Duck Spirituality

We’ve all heard about the duck who glides on the water’s surface, looking calm and serene, while below the surface legs pump wildly to keep him or her moving. That’s what living has felt like to me. I’ve wanted to appear capable, even talented, but beneath the surface I’ve been paddling furiously to keep up.

It began in school when I was told I had a learning disability. From then on, I paddled hard (or coasted) lacking the humility to admit I was not all I seemed. I did it socially, performing “as if,” often with the help of artificial substances. This morning, when a friend showed me this opening of Faust, I realized I’ve done it spiritually, too.

I was born with a soul that looked at the world as if there was something more than what I could see. Enraptured by the dream that life has a purpose and there’s one behind it all that loves and cares for us, I began paddling. I went to seminary, contrary to the flamboyant way my life looked on the surface, and learned a lot of theology. I used God-given talents to appear knowledgeable and wise, and yet beneath the surface I was paddling as fast as I could. The life I presented was not the one I was living.

In the end, I had a degree and a resume, but not what really mattered: a living faith. The journey from head to heart is, for me, the longest and most difficult one there is. Reading a book or writing something clever is easier than loving my neighbor or admitting my imperfections.

In the end, though, admitting we aren’t all that we appear to be on the surface is the pathway to true peace. Allowing others to see our exhausted paddling feet is when authentic community happens and living faith can begin. In what time I have left, that’s what I am going to search for. How about you?

The Stage

“The stage has grown further away,” said the once prolific performer. Now advanced in age, he climbed the steps onto the stage rarely, and it felt as if the stage itself had moved. It hadn’t. He had.

As the two of us sat on the porch in silence, I thought about the “stages” on which I had once performed. I could see, like him, that the stages seemed further from me than they used to be. It’s as if time slides the stage out of reach, then out of sight. I suppose it’s only natural, but the distancing stage phenomenon is something that troubles me.

There are all kinds of stages: jobs, roles, activities, friendships. Each in its own way has given us an invitation to show up, take our place, and offer whatever it is we have to offer, but if we ignore those invitations enough, those opportunities, like the stage for the performer I was sitting with, grow distant. We are left bemoaning the emptiness that surrounds us and think only of what used to be.

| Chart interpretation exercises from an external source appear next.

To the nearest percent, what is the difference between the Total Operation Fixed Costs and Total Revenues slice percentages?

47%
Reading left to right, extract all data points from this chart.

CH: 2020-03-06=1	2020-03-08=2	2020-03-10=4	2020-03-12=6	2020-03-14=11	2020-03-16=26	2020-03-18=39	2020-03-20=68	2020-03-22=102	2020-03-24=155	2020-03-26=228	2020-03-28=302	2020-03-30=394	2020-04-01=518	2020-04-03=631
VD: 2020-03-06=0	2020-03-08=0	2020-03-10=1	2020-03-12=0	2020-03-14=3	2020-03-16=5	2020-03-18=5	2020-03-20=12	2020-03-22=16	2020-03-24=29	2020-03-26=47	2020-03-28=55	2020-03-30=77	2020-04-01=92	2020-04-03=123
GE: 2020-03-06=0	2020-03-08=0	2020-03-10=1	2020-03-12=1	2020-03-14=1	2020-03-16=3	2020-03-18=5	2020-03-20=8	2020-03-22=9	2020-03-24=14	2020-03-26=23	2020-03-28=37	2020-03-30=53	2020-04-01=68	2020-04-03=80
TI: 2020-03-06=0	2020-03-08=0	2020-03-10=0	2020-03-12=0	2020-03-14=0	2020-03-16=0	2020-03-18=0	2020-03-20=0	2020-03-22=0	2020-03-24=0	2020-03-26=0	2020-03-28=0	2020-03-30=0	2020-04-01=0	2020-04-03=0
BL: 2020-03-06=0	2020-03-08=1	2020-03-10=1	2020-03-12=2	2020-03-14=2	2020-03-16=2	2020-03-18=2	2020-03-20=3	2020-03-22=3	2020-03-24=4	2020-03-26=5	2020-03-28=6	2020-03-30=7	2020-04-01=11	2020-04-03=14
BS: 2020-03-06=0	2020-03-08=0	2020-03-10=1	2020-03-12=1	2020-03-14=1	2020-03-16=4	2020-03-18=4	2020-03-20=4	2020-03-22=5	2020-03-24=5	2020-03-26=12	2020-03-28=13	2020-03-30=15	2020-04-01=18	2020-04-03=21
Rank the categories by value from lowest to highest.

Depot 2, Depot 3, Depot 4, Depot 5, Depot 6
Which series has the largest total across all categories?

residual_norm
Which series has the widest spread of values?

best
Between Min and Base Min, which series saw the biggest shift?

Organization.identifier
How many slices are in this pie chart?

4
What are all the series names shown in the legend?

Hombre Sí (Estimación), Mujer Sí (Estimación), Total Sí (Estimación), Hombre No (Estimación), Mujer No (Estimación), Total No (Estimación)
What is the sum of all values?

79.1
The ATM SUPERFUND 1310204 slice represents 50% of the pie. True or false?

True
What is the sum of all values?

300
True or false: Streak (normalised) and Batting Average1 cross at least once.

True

The key is to get up and walk toward the stage. Even with weary legs and scratchy voices, we need to make the effort to return and sing whatever song we have to sing. We need to pick up the phone and call that friend who once meant so much to us. We need to turn off the news and go join the group who asked us to do something. We need to pull out the long-forgotten instrument, pick up the pen, or make a meal like we used to. Yes, it will take some getting used to, and we are bound to stumble or forget the words to the song, but the more important thing to notice is the stage somehow draws closer and the steps are not as steep.

Time is not our friend when we squander it, but it can be a precious gift when we don’t.

Bring on the Nuts!

There was no ignoring the sign. Posted right as you enter the church school building, it was there to protect children with allergies, but the secondary message made me smile. How true, I thought, and how sad. I couldn’t resist writing a brushstroke about it.

There was a day when the church was made up of nuts, imperfect brothers and sisters united in their need for God and basking in a grace that surpasses human understanding. The tax collectors and sinners of Jesus’ day formed this thing called “the church,” which was referred to as the “Body of Christ.” That body, made up of “raggamuffins,” to quote Brennan Manning, was magical. It took ordinary people like you and me and made them into something more.

Slowly, however, things changed. Maybe when the emperor converted, bringing the entire empire along with him, the church became something different. Maybe when the church grew powerful, and priests began to rule rather than serve, it changed. Whenever it happened, and however it has continued, the church became a place of prestige, a place where the blessed children of God gathered to celebrate and give thanks for their good fortune. While we should always and everywhere give thanks to God for our many blessings, we can’t do so as people no longer in need of Grace. No matter how blessed we are - no matter how large our bank account, or how high the social pedestals on which we stand - each of us, every single one of us, is imperfect. Whether we want to (or are able to) admit it, each of us is fallen, or nuts.

On the surface, that doesn’t sound like good news, but it’s the best news I know. While we were yet sinners (nuts), God came and sat beside us and extended a love beyond anything in this world. What’s more, the very things that should disqualify us as children of God are the very things that allow God to enter in and show his grace. “You can’t have a savior if you don’t think you need saving,” a friend recently joked.

So, bring on the nuts!

Let’s embrace our authentic selves - the good, the bad, and all that lies in-between – and let God do what God does! Let him take our wounds and heal them, our unhealthy wants and transform them, and our desperate needs and fulfil them. Let’s break the chains that bind us, the ones that make us obsess over trying to appear perfect, and run free. God’s arms are opened wide. All we have to do is run.